Friday, May 13, 2016
As I’ve been studying to become bar mitzvah, I’ve learned that the Torah has something to say regarding just about any topic. So when the rabbi asked me what my interests are, the first thing that came to mind was, of course, “Basketball,” a game that I’ve loved since I was literally smaller than the ball. Once I could walk, it was not long before I learned how to shoot. So I wondered whether the Torah could have anything to say about my favorite sport.
After all, basketball wasn’t even around when the Torah was written. Actually, a form of the sport was played in the ancient world – in Mexico about two thousand years ago. But the Torah was written at least five hundred years before that.
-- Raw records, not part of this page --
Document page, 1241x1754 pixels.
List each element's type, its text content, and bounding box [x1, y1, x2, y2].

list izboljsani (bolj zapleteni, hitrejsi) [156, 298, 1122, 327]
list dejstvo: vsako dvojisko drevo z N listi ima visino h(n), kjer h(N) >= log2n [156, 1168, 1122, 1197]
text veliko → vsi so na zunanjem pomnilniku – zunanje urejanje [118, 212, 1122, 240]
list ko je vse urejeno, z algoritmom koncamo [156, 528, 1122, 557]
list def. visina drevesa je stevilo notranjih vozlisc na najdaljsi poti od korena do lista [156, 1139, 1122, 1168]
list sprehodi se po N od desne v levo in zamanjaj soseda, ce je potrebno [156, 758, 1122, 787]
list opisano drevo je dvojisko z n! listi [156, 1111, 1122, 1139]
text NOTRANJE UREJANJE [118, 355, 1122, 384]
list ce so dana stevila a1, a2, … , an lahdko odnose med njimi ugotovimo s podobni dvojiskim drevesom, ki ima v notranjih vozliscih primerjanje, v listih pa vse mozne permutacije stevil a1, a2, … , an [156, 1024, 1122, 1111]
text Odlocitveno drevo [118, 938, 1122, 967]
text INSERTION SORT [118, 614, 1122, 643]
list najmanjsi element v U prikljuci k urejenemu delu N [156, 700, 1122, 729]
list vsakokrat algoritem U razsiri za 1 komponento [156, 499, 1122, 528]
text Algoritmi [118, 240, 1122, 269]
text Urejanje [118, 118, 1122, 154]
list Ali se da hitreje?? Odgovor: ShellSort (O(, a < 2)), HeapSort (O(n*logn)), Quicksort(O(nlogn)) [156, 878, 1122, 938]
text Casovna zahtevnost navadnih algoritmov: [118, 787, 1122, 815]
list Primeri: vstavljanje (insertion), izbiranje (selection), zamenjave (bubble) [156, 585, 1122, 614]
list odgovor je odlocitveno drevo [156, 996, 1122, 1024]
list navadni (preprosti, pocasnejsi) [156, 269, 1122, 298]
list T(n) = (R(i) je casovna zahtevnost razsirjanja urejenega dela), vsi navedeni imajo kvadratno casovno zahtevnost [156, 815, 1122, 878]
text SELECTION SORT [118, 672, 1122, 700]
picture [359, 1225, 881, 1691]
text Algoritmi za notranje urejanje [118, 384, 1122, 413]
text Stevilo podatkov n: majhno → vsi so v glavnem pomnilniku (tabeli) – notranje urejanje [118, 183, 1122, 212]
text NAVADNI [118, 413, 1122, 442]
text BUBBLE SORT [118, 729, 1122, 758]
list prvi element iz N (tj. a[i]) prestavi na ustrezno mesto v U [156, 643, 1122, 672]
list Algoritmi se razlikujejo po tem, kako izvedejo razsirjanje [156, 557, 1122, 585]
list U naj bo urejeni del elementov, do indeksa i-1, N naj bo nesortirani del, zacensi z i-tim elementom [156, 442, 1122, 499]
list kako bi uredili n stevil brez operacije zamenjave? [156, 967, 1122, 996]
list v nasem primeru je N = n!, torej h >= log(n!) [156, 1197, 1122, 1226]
Still, the Torah has many things to teach about basketball, and lots of those things are found in my portion of Kedoshim, which is filled with important laws.
For instance, there’s the law that states, “DON’T STAND IDLY BY YOUR NEIGHBOR.” In real life it means to stand up for people who are in trouble. But in basketball terms, it means to help out on defense. I can recall a number of times when we’ve teamed up to stop a bigger player and we were able to shut him down. Or, if my teammate was trapped in the corner, it was my job to find an open space and call for the ball so he could pass it to me. Basically, the message of this commandment is to be a team player, and that we are ALL in this together.
Another law states, “DON’T PLACE A STUMBLING BLOCK BEFORE THE BLIND.” Of course, if we take it literally, it means that we shouldn’t make fun of people with disabilities. Commentators also state that we shouldn’t mislead people, or, as we often say, “blindside” them. That happens in basketball all the time, like when people set an illegal screen. Sometimes faking is good, like when a shooter does a pump fake in order to get open. But in real life, we should aim to be honest – in other words, to be straight shooters.
In another verse, the Torah instructs us to REPROVE OUR NEIGHBOR. That means that we need to correct things that other people are doing wrong. However, when we point out someone’s mistakes, we should NOT embarrass them. At one time, long ago, I had a habit of dribbling into the corners. When I did that, my coaches would quietly correct me when I came over to the bench. They never yelled at me in public. THEY must have read the Torah!!
My portion includes the commandment not to STEAL. It’s actually there twice. – Well in basketball, unlike life, it’s good to steal! Sometimes, a great defensive play can decide a game just as much as a clutch shot or a great assist.
But even in basketball, not all forms of stealing are proper. Stealing a call, for instance, by flopping – is not a good thing (even though I’ve probably done it a couple of times).
The most important commandment in my portion also happens to be the most important one in the entire Torah: LOVE YOUR NEIGHBOR AS YOURSELF. In basketball terms, that means to put the team before myself. I enjoy making a great pass just as much as a great shot. But since the verse also says to love myself, I also need to have the confidence to take the shot when I am open.
My mitzvah project ties into this theme. PeacePlayers International uses basketball to unite, educate and inspire young people to create a more peaceful world. Based on the idea that children who play together can learn to live together, this organization brings together children from different religious, ethnic and cultural backgrounds to develop friendship and mutual respect.
So as you can see, the Torah has a lot to say about basketball. So now that I’m a bar mitzvah, I hope I’ll be able to use these important lessons both on the court - and off.